══ Data shown

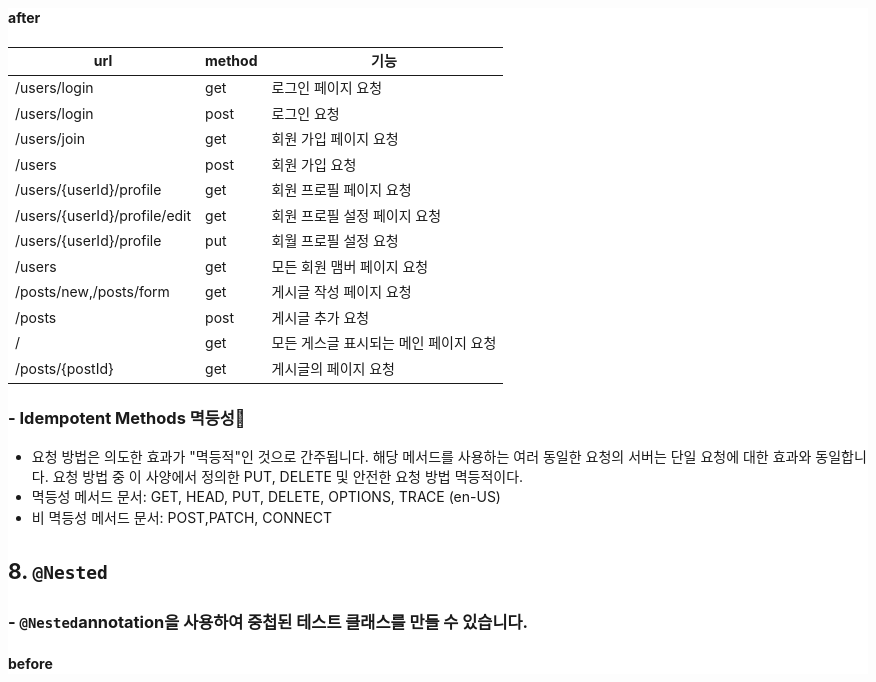 #### after

| url                          | method | 기능                    |
| ---------------------------- | ------ | --------------------- |
| /users/login                 | get    | 로그인 페이지 요청            |
| /users/login                 | post   | 로그인 요청                |
| /users/join                  | get    | 회원 가입 페이지 요청          |
| /users                       | post   | 회원 가입 요청              |
| /users/{userId}/profile      | get    | 회원 프로필 페이지 요청         |
| /users/{userId}/profile/edit | get    | 회원 프로필 설정 페이지 요청      |
| /users/{userId}/profile      | put    | 회월 프로필 설정 요청          |
| /users                       | get    | 모든 회원 맴버 페이지 요청       |
| /posts/new,/posts/form       | get    | 게시글 작성 페이지 요청         |
| /posts                       | post   | 게시글 추가 요청             |
| /                            | get    | 모든 게스글 표시되는 메인 페이지 요청 |
| /posts/{postId}              | get    | 게시글의 페이지 요청           |

### - Idempotent Methods 멱등성

* 요청 방법은 의도한 효과가 "멱등적"인 것으로 간주됩니다. 해당 메서드를 사용하는 여러 동일한 요청의 서버는 단일 요청에 대한 효과와 동일합니다. 요청 방법 중 이 사양에서 정의한 PUT, DELETE 및 안전한 요청 방법 멱등적이다.
* 멱등성 메서드 문서: GET, HEAD, PUT, DELETE, OPTIONS, TRACE (en-US)&#x20;
* 비 멱등성 메서드 문서: POST,PATCH, CONNECT

## 8. `@Nested`

### - `@Nested`annotation을 사용하여 중첩된 테스트 클래스를 만들 수 있습니다.

#### before

<div align="left">
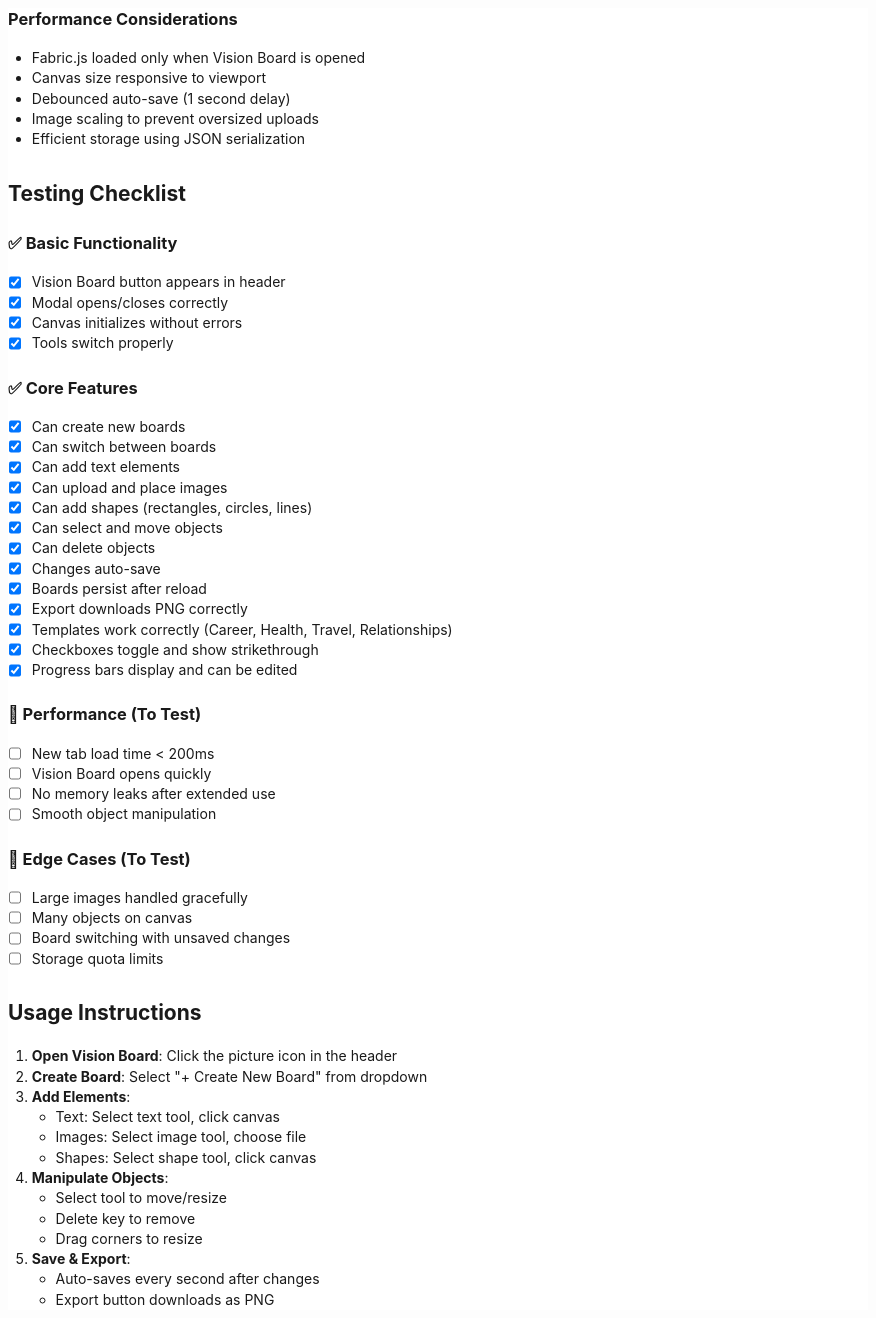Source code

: ### Performance Considerations
- Fabric.js loaded only when Vision Board is opened
- Canvas size responsive to viewport
- Debounced auto-save (1 second delay)
- Image scaling to prevent oversized uploads
- Efficient storage using JSON serialization

## Testing Checklist

### ✅ Basic Functionality
- [x] Vision Board button appears in header
- [x] Modal opens/closes correctly
- [x] Canvas initializes without errors
- [x] Tools switch properly

### ✅ Core Features
- [x] Can create new boards
- [x] Can switch between boards
- [x] Can add text elements
- [x] Can upload and place images
- [x] Can add shapes (rectangles, circles, lines)
- [x] Can select and move objects
- [x] Can delete objects
- [x] Changes auto-save
- [x] Boards persist after reload
- [x] Export downloads PNG correctly
- [x] Templates work correctly (Career, Health, Travel, Relationships)
- [x] Checkboxes toggle and show strikethrough
- [x] Progress bars display and can be edited

### 🔄 Performance (To Test)
- [ ] New tab load time < 200ms
- [ ] Vision Board opens quickly
- [ ] No memory leaks after extended use
- [ ] Smooth object manipulation

### 🔄 Edge Cases (To Test)
- [ ] Large images handled gracefully
- [ ] Many objects on canvas
- [ ] Board switching with unsaved changes
- [ ] Storage quota limits

## Usage Instructions

1. **Open Vision Board**: Click the picture icon in the header
2. **Create Board**: Select "+ Create New Board" from dropdown
3. **Add Elements**:
   - Text: Select text tool, click canvas
   - Images: Select image tool, choose file
   - Shapes: Select shape tool, click canvas
4. **Manipulate Objects**:
   - Select tool to move/resize
   - Delete key to remove
   - Drag corners to resize
5. **Save & Export**:
   - Auto-saves every second after changes
   - Export button downloads as PNG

════

Skip the pictures and quote each line of the entries above, from the first through the line with "OPTIONS, TRACE (en-US)&#x20;", exactly as it appears.

 #### after

| url                          | method | 기능                    |
| ---------------------------- | ------ | --------------------- |
| /users/login                 | get    | 로그인 페이지 요청            |
| /users/login                 | post   | 로그인 요청                |
| /users/join                  | get    | 회원 가입 페이지 요청          |
| /users                       | post   | 회원 가입 요청              |
| /users/{userId}/profile      | get    | 회원 프로필 페이지 요청         |
| /users/{userId}/profile/edit | get    | 회원 프로필 설정 페이지 요청      |
| /users/{userId}/profile      | put    | 회월 프로필 설정 요청          |
| /users                       | get    | 모든 회원 맴버 페이지 요청       |
| /posts/new,/posts/form       | get    | 게시글 작성 페이지 요청         |
| /posts                       | post   | 게시글 추가 요청             |
| /                            | get    | 모든 게스글 표시되는 메인 페이지 요청 |
| /posts/{postId}              | get    | 게시글의 페이지 요청           |

### - Idempotent Methods 멱등성

* 요청 방법은 의도한 효과가 "멱등적"인 것으로 간주됩니다. 해당 메서드를 사용하는 여러 동일한 요청의 서버는 단일 요청에 대한 효과와 동일합니다. 요청 방법 중 이 사양에서 정의한 PUT, DELETE 및 안전한 요청 방법 멱등적이다.
* 멱등성 메서드 문서: GET, HEAD, PUT, DELETE, OPTIONS, TRACE (en-US)&#x20;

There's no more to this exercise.